- Title: RUSSIA: Despite opposition, the country bans smoking in restaurants and bars
- Date: 1st June 2014
- Summary: MOSCOW, RUSSIA (JUNE 1, 2014) (REUTERS) PEOPLE COMING OUT OF GATE TO RED SQUARE CROWD GATHERED AT ENTRANCE TO RED SQUARE MEN SMOKING CIGARETTES (SOUNDBITE) (Russian) MOSCOW VISITOR AND SMOKER YURA, SAYING: "Children are out walking and one sits there and smokes or drinks alcohol. There should be special places for this and I think there is enough money here to do that." VARIOUS OF WOMAN SMOKING VARIOUS OF CIGARETTE BUTTS IN ASHTRAY PEOPLE WALKING ON PEDESTRIAN STREET WOMAN SMOKING VARIOUS OF MEN SMOKING PEOPLE SITTING IN OUTDOOR AREA OF RESTAURANT VARIOUS OF MAN FLIPPING PACK OF CIGARETTES (SOUNDBITE) (Russian) MOSCOW RESTAURANT WORKER, OLGA, SAYING: "We had two smoking areas, one on a porch and one smoking room. Yes, I can say there are fewer guests now, but now we have non-smokers with more children." RESTAURANT EXTERIOR WITH "NO SMOKING" SIGN "NO SMOKING" SIGN MAN WALKING ON STREET, SMOKING POLICE OFFICERS WALKING PEOPLE WALKING ON STREET (SOUNDBITE) (Russian) MOSCOW RESIDENT INNA, SAYING: "I think they (smokers) should also have some rights, but they shouldn't interfere with my life, the life of a person who never smoked, and no one in my family smoked. For me, it's a good law, a normal law, but I understand those who smoke." MOSCOW RESIDENT AND SMOKER, VLADIMIR, SMOKING WOMAN SMOKING (SOUNDBITE) (Russian) MOSCOW RESIDENT AND SMOKER, VLADIMIR, ASKED WHETHER HE SUPPORTS THE LAW, SAYING: "Not really, then there should be special smoking places everywhere so people would also be able to smoke." PEOPLE WALKING IN SQUARE BY KREMLIN
- Embargoed: 16th June 2014 13:00
- Location: Russian Federation
- Country: Russia
- Topics: Information,Politics
- Reuters ID: LVAEAGB9WFOUS6IQSJXNNRVIMBHU
- Story Text: Russia risked igniting the ire of its 44 million smokers when it extended bans on cigarettes to restaurants and bars on Sunday (June 1) as part of a battle to break the habit in one of heaviest-smoking countries in the world.
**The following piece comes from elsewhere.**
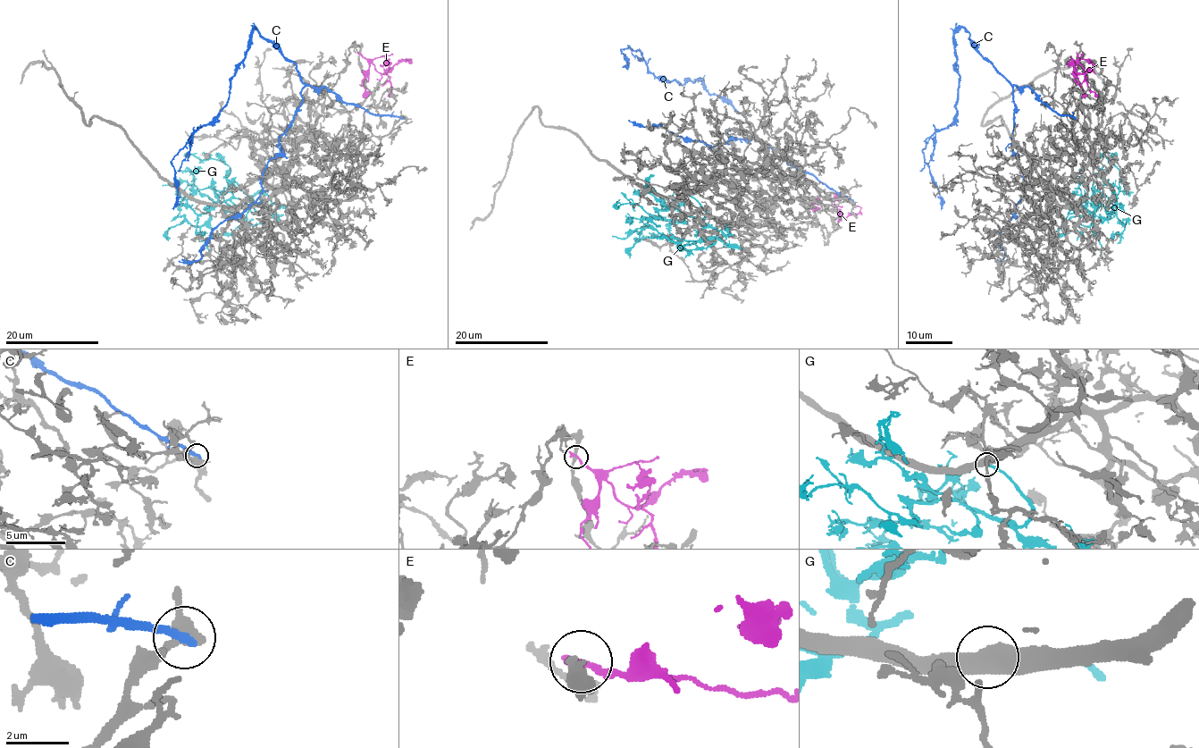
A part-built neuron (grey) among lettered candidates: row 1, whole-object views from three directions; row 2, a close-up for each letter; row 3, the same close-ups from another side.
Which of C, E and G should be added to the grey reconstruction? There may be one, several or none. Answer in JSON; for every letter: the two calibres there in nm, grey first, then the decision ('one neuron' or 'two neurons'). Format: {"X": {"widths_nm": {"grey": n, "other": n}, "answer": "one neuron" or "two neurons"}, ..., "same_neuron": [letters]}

Russia began introducing tougher controls on smoking last summer, banning smoking in government buildings and advertising by tobacco companies.
As of June 1, smoking is also banned in bars, restaurants, hotels and on trains, and cigarettes will no longer be on display in shops or sold in kiosks. Many other nations already have similar restrictions. Some smokers say they understand the reason for introducing the restrictions, but say smokers' rights should be respected as well.
"Children are out walking and one sits there and smokes or drinks alcohol. There should be special places for this and I think there is enough money here to do that," said Yuri, who is visiting Moscow.
Bar and restaurant owners are fiercely opposed, fearing bans will cut business. Olga, a restaurant worker in central Moscow, said: "We had two smoking areas, one on a porch and one smoking room. Yes, I can say there are fewer guests now, but now we have non-smokers with more children."
According to a recent poll by independent Russian pollster Levada Centre, 82 percent of Russian restaurateurs expect customer numbers to drop from Sunday.
The World Health Organization says that smoking kills 5.4 million people worldwide every year.
Inna, a non-smoker said she supports the ban for health reasons.
"I think they (smokers) should also have some rights, but they shouldn't interfere with my life, the life of a person who never smoked," she said.
But for Russia's hardened smokers, the ban is nothing short of discrimination.
Moscow resident and smoker Vladimir was asked whether he supports the ban.
"Not really, then there should be special smoking places everywhere so people would also be able to smoke," he said, after smoking a cigarette on the square just outside the Kremlin wall.
The ban is the latest measure under President Vladimir Putin to promote healthy lifestyles - which goes hand in hand with his support for what he calls traditional values - and stem a population decline that began after the Soviet breakup.
Putin's government hopes to reduce the share of the adult population that smokes from 39 percent, one of the highest rates in the world, to 25 percent by 2020.